Simplified environment

In the above simplified architecture diagram we can see:

  • Locust, the load testing framework we’re using for running the test scenarios
  • Databricks Operator, the service under test
  • Databricks mock API, a mock API created to simulate the real Databricks for these load tests
  • Prometheus, gathers metrics on the above services throughout the test
  • Grafana, displays metrics gathered by Prometheus

The methodology

The steps for this load testing methodology consists of:

  1. Define scenarios
  2. Run a load tests based on a scenario
  3. Create a hypothesis if unhappy with the results
    1. Re-run load tests with the changes from the hypothesis
    2. Go to step 3
  4. Repeat until all scenarios are covered

Defining scenarios

To begin the load tests, we first need to define test scenarios we wish to consider and the performance level we would like to achieve. These scenarios are the basis for the tests below.

Here are examples of test scenarios used for the operator load testing:

Test Scenario 1:
1. Create a Run with cluster information supplied (referred to as Runs Submit)
2. Await the Run terminating
3. Delete the Run once complete regardless of status
- This scenario is designed to test throughput of the operator under load.
- By deleting the Run after it has complete we ensure we keep the K8s platform as clean as possible for a baseline performance.

Test Scenario 2:
1. Create a Run with cluster information supplied (referred to as Runs Submit)
2. Await the Run terminating
3. DO NOT delete the Run object
- This scenario is designed to test potential impact of the Operator if the Run objects are not cleaned up.
- The operator should still be performant, even when there are a potentially large number of objects to manage
- This test will also help us understand the acceptable stress limit of the system

Running a scenario

To run a scenario, we’ll start by making the load test environment as static as we can to control as many variables as possible between runs. For the operator we achieved this by using automated deployment scripts, code freezes and documenting the images used for each load test. Here’s a snippet of the deployment script using specific image tags:

# The following variables control the versions of components that will be deployed


We document the state of environment before load tests, as seen below. Then proceed with a baseline run, which is the first load test run in a scenario.

OPERATOR_TAG=metrics-labels or baseline-20191219.1 #See note on Run 1

Users: 25
Time under load: 25mins
Spawn rate: 0.03 (1 every 30 secs)

After the run is done, we document what has happened, for example: the state of Grafana graphs, tests we’ve run if an issue was highlighted, key points discovered.

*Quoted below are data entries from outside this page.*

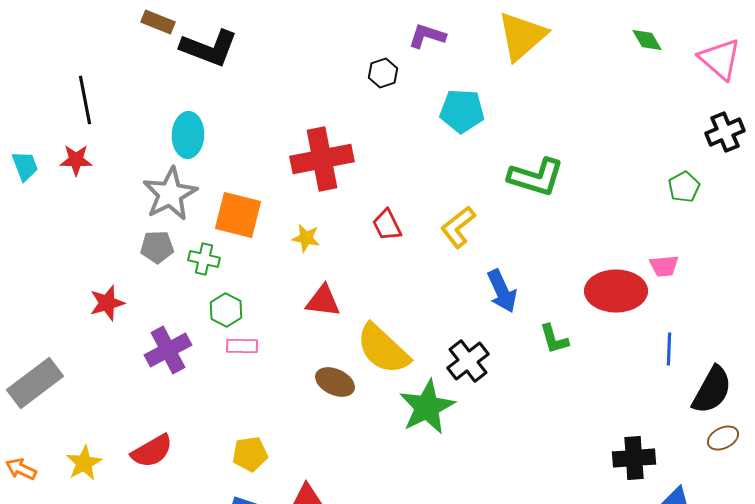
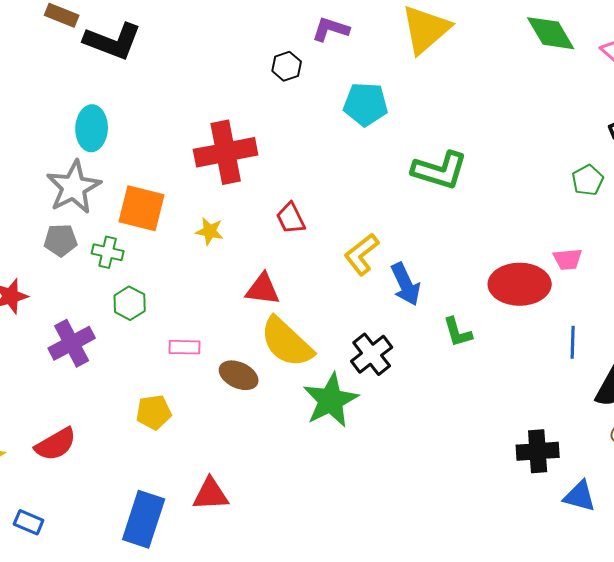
green diamond: (647, 40) -> (551, 33), size x1.6
yellow L-shape: (458, 227) -> (362, 254), moved
red triangle: (323, 301) -> (263, 289), moved
pink rectangle: (242, 346) -> (185, 347), moved
yellow pentagon: (250, 454) -> (154, 412), moved

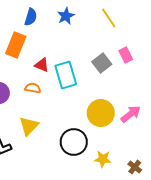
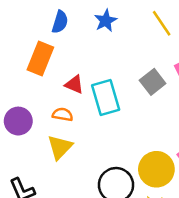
yellow circle: (101, 113) -> (156, 169), moved
yellow triangle: (29, 126) -> (60, 147), moved

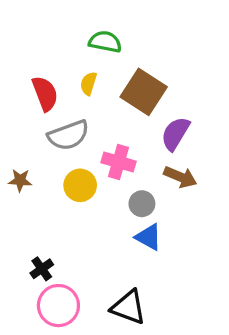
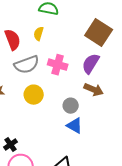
brown square: (144, 92) -> (99, 33), moved
pink cross: (119, 162) -> (58, 65), moved

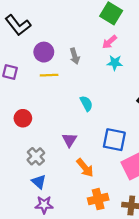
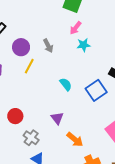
yellow line: (49, 75) -> (29, 66), turned -49
red circle: (23, 118) -> (15, 116), moved
blue square: (114, 140) -> (96, 90), moved, turned -35

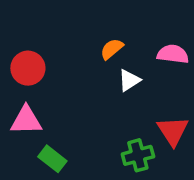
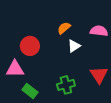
red circle: (28, 68) -> (30, 46), moved
green cross: (138, 155) -> (66, 85), moved

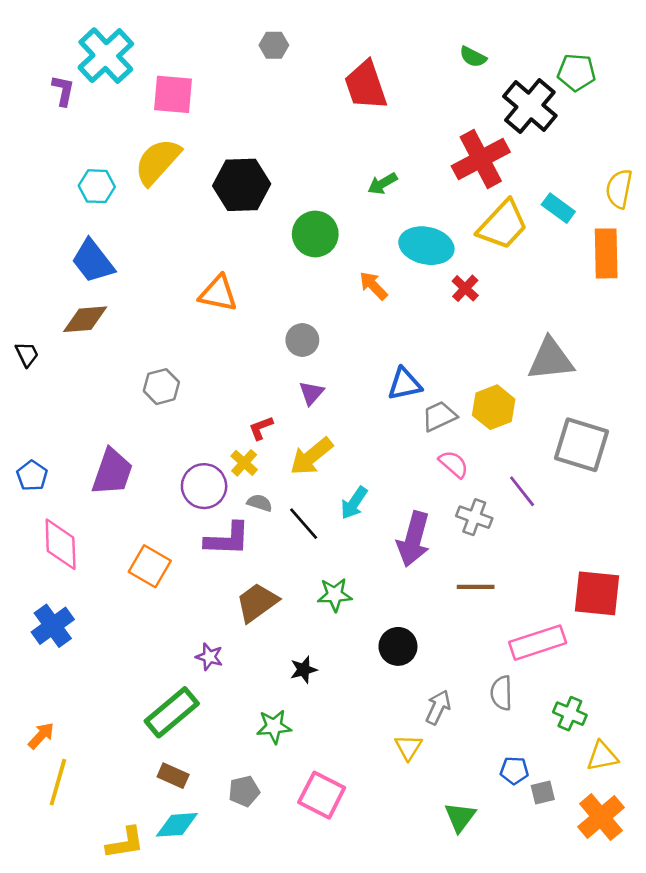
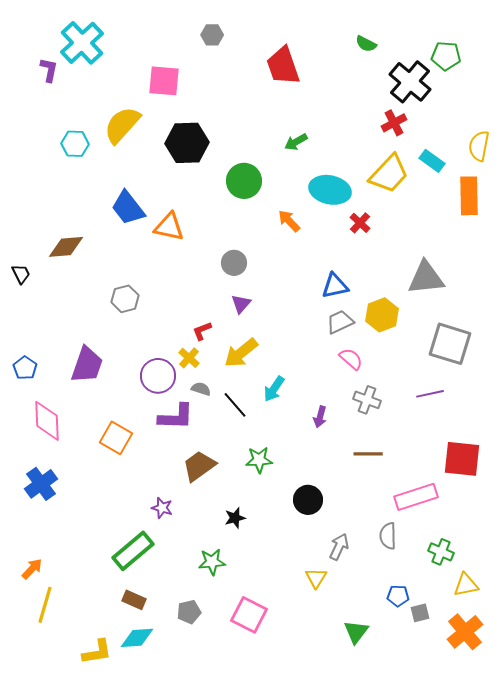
pink square: (173, 94) -> (164, 81), moved
red cross: (481, 159) -> (394, 123), moved, size x0.6
blue trapezoid: (93, 261) -> (128, 208), moved
blue triangle: (404, 384) -> (335, 286), moved
purple line: (522, 491) -> (430, 394), moved, turned -64
purple arrow: (413, 539) -> (320, 417), size x0.5

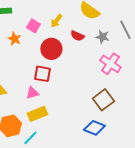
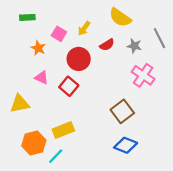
red semicircle: (77, 36) -> (107, 45), turned -56
red square: (42, 74) -> (69, 86), turned 30
pink triangle: (32, 93) -> (41, 78), moved, turned 40
brown square: (103, 100) -> (122, 111), moved

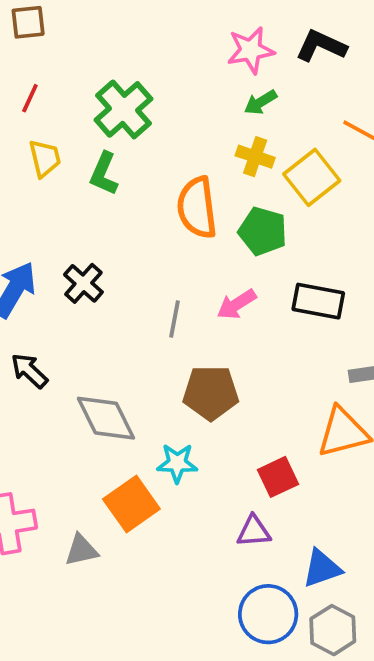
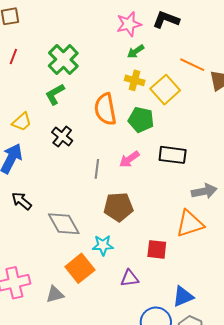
yellow trapezoid: (45, 158) -> (22, 122), moved, turned 65
green L-shape: (104, 174) -> (55, 94), turned 40
black cross: (83, 283) -> (62, 137), moved
red square: (278, 477) -> (157, 249), turned 35
purple triangle: (254, 531) -> (130, 278), moved

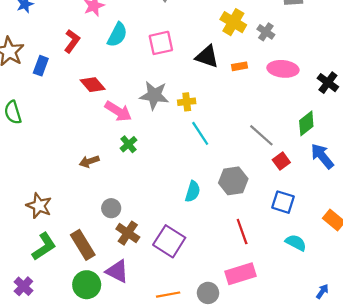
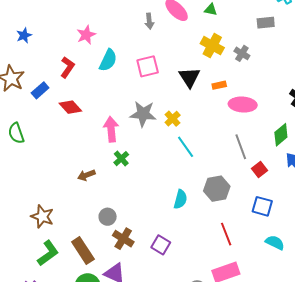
black triangle: (207, 57) -> (190, 77), turned 40
blue rectangle: (41, 66) -> (40, 90), turned 30
pink ellipse: (283, 69) -> (243, 105), moved
red diamond: (93, 85) -> (70, 107), moved
yellow cross: (187, 102) -> (173, 119), turned -35
pink arrow: (118, 111) -> (111, 129), turned -125
gray line: (261, 135) -> (241, 147), turned 30
purple square: (169, 241) -> (161, 245), size x0.7

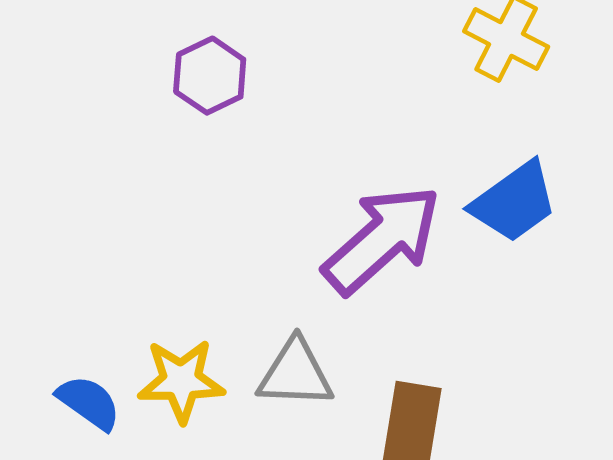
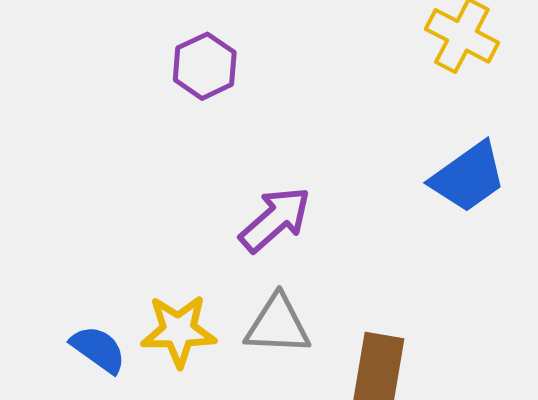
purple arrow: (382, 240) -> (275, 219), moved, size x0.7

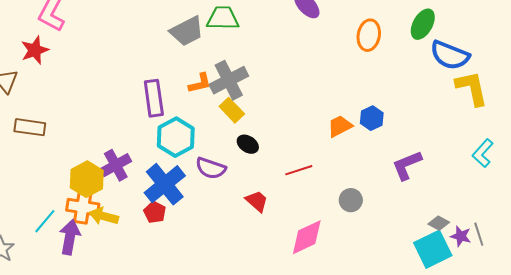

An example of the metrics: Alt Text

Alt Text

From the above metrics we discovered these key points:

Run summary
- Run completion time increasing, which is a static value set at 6 seconds, indicating there is a issue with handling the load somewhere
- Requests to the MockAPI are decreasing and are in a spaced out pattern


Based on the summary we hypothesized the problem is with the operator. The MockAPI is receiving fewer requests as the load increases, meaning the operator is struggling to process the amount of requests.

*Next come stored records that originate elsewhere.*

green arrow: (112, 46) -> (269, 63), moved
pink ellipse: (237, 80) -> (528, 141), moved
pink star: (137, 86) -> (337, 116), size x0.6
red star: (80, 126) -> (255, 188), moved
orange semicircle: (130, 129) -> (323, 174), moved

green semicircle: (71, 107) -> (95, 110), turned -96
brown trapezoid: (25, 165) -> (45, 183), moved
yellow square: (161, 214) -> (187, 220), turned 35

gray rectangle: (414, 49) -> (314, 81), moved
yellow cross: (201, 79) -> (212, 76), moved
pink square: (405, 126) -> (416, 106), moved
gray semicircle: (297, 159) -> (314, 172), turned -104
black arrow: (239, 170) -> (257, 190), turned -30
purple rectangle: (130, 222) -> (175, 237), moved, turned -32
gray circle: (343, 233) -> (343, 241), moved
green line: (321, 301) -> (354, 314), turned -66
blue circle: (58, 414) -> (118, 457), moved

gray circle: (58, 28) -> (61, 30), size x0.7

This lead into an investigation into the operator, where we saw the time.sleep operation is in use. Based on this discovery, we created a fork of the operator and replaced the usage of time.sleep.

The fix for time.sleep can be found here:

Testing the hypothesis

We then tested this hypothesis by running a new load test and repeating the steps above. The only difference between this load test and the baseline is the image of the operator fork.

With the fix, we can see below that the issues highlighted above have been solved, but has also revealed another issue of requests failing to be sent from the operator. Alt Text


To continue the cycle we’d create another hypothesis and then based on that hypothesis another load test. This would be repeated until we’ve reached the performance levels we’ve deemed acceptable when creating the scenario.

Then reassess the scenarios and repeat this for each scenario.


Thanks to the methodology’s rigorousness, it’s been very easy to provide evidence for the reasons we need to make the changes and to see the progression from the baseline to the end result.